Source texts of formatted documents
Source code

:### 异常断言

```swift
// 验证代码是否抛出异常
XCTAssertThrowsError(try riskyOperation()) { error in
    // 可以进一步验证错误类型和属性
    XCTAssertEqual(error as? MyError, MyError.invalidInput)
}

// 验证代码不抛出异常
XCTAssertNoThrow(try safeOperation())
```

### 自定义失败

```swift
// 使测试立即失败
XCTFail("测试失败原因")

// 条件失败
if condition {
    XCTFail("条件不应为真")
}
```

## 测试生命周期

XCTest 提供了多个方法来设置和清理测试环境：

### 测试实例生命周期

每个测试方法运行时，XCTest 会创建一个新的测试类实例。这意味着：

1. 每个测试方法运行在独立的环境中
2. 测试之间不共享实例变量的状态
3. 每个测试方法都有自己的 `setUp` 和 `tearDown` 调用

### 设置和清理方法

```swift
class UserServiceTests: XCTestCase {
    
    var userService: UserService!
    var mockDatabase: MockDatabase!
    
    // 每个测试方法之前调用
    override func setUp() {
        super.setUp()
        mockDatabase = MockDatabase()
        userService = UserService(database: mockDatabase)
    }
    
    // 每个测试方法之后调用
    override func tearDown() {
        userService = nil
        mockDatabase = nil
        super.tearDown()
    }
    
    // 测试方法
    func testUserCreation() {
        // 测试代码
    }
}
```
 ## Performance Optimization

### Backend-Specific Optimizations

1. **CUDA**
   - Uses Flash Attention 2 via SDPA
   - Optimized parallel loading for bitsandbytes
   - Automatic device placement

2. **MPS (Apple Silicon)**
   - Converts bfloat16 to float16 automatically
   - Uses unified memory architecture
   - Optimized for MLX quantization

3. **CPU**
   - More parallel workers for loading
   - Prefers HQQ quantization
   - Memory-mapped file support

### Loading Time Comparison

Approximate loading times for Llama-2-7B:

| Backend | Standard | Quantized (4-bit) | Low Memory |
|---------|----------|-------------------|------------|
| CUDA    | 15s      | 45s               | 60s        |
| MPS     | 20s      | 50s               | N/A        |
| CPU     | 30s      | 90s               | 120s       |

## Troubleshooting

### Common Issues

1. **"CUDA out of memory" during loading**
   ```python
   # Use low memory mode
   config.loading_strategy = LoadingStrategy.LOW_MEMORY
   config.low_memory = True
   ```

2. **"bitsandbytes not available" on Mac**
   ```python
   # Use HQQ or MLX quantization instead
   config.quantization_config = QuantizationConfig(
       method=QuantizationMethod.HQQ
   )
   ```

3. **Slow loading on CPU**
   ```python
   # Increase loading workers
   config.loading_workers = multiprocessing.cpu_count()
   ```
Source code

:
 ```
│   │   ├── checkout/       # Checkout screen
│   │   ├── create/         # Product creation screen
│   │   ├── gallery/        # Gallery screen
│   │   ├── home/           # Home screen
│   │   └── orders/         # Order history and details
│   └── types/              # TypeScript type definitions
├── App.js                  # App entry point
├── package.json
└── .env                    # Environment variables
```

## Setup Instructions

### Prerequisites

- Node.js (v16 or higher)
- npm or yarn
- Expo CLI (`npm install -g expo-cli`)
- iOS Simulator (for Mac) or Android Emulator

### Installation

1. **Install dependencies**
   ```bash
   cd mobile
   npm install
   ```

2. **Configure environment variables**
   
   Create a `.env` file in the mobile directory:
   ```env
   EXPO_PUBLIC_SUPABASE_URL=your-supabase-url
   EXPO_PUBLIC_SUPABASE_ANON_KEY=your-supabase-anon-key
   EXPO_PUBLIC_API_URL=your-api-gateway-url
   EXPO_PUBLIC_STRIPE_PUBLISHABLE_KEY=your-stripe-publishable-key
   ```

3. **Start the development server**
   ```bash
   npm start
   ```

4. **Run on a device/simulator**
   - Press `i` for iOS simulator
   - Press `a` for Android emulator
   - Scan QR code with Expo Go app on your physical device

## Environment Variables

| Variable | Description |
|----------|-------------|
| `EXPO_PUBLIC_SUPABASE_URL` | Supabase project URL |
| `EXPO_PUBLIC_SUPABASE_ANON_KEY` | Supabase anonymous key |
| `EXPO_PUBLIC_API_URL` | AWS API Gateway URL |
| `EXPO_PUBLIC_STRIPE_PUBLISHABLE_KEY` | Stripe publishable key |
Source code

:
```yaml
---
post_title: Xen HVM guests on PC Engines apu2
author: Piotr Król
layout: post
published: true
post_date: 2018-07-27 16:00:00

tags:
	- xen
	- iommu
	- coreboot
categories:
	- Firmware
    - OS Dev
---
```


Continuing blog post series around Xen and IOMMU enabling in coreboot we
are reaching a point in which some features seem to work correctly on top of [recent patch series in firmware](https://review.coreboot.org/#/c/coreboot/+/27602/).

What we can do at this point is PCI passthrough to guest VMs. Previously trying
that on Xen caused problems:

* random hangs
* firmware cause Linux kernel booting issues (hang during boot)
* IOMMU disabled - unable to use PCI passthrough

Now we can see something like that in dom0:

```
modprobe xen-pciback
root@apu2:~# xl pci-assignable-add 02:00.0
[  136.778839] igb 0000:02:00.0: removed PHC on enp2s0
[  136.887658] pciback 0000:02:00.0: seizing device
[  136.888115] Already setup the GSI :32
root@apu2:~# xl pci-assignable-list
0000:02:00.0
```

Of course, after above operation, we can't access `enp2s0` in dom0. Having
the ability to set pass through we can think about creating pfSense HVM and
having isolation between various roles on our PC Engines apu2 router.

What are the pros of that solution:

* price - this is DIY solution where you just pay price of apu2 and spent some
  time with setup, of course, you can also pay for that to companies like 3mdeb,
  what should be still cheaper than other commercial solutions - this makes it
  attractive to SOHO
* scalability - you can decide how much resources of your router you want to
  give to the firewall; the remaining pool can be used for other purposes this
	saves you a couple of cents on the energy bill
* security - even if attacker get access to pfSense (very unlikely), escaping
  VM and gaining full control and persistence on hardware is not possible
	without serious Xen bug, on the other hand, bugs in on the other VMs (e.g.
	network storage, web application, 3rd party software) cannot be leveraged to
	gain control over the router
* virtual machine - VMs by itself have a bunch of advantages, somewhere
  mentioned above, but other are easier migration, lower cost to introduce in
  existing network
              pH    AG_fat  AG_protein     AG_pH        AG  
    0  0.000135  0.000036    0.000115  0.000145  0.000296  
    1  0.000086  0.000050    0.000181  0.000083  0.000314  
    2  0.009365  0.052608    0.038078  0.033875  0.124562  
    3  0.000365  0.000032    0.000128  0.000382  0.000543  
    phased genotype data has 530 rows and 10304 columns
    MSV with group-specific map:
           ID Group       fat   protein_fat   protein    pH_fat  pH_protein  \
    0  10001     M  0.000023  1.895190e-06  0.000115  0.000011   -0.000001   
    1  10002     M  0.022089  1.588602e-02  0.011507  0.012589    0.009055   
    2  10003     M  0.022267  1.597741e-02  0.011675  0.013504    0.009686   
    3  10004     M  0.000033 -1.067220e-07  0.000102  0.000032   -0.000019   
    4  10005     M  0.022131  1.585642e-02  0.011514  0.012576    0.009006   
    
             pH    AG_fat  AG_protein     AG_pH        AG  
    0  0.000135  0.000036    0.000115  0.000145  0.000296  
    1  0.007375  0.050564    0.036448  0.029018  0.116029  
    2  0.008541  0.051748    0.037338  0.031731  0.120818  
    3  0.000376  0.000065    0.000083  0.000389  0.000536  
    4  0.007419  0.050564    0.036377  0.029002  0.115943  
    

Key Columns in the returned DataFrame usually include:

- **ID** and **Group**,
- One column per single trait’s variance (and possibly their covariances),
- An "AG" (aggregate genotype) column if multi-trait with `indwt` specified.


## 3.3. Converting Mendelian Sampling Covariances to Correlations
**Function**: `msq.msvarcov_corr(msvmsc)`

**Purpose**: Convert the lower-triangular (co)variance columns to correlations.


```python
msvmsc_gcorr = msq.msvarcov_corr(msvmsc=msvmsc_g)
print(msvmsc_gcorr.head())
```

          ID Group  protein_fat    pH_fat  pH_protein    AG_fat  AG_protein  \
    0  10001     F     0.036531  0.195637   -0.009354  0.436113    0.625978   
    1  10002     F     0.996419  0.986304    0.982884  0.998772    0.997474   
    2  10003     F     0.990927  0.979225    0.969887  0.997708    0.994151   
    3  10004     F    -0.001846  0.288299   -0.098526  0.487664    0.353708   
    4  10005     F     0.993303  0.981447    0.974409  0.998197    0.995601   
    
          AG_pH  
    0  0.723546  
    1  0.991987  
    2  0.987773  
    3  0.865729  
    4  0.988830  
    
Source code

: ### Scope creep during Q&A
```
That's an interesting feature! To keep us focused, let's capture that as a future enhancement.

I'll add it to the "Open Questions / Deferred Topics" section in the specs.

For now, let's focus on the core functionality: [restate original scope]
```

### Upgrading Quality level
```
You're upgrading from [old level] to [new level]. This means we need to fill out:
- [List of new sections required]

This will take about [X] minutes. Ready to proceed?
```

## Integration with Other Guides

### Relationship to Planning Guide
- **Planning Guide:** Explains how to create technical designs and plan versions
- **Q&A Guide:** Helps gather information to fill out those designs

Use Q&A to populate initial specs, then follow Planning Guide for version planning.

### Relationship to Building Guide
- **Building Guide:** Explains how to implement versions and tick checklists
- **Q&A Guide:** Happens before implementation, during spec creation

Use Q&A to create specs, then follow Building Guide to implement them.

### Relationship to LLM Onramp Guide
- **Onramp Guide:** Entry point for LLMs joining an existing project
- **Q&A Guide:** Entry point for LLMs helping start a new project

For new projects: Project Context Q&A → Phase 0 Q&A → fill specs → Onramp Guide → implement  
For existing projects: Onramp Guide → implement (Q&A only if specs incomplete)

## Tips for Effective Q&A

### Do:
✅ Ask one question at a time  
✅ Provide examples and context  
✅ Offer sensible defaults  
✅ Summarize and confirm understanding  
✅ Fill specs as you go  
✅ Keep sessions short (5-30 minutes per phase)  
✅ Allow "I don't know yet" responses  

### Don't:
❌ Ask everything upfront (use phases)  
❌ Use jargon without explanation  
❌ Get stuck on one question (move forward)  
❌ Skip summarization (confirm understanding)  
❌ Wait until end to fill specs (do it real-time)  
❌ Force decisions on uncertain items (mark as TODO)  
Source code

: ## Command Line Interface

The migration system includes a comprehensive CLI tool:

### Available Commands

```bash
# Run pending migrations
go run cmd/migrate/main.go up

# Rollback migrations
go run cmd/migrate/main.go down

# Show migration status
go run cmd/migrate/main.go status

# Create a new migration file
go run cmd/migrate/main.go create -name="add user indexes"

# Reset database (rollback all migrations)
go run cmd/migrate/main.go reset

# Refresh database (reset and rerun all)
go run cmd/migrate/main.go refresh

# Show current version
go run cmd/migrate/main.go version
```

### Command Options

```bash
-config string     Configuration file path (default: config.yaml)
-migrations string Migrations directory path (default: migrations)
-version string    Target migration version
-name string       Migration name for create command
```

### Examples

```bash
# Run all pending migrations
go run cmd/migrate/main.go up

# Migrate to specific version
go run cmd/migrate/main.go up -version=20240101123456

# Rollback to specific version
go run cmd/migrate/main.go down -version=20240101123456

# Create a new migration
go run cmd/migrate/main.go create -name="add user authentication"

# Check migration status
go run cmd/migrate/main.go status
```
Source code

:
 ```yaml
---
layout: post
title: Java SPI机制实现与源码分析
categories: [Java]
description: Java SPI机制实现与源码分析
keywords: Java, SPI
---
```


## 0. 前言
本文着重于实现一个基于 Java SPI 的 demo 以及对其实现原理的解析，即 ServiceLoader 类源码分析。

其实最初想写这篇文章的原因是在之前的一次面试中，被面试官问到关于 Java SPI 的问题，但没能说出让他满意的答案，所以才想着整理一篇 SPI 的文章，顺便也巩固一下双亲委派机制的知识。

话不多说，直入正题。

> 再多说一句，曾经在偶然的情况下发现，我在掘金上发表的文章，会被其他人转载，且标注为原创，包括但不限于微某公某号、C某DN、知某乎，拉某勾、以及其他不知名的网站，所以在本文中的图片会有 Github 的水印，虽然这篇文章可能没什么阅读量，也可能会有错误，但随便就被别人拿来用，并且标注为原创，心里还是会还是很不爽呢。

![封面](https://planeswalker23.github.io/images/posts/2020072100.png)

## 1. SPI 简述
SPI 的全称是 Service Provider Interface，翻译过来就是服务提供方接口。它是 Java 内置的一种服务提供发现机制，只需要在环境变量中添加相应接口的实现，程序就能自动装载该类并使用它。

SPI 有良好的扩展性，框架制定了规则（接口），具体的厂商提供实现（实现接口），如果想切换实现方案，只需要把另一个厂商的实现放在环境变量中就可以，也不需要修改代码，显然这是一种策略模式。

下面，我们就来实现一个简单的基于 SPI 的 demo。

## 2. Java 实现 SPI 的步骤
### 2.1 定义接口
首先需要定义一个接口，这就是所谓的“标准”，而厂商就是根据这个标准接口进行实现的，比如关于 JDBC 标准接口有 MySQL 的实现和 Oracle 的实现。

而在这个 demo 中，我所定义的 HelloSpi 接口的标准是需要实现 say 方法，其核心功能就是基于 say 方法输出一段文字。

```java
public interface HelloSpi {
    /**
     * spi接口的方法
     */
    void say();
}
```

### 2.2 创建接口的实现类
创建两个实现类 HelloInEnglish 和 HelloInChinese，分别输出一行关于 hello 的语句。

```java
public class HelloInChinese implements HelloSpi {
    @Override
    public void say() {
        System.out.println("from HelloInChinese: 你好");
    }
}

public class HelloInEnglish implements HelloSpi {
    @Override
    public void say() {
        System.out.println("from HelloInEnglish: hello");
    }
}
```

§ Description of the task: Return the lines above that include the string "Backend".

§ Problem solution:
### Backend-Specific Optimizations
| Backend | Standard | Quantized (4-bit) | Low Memory |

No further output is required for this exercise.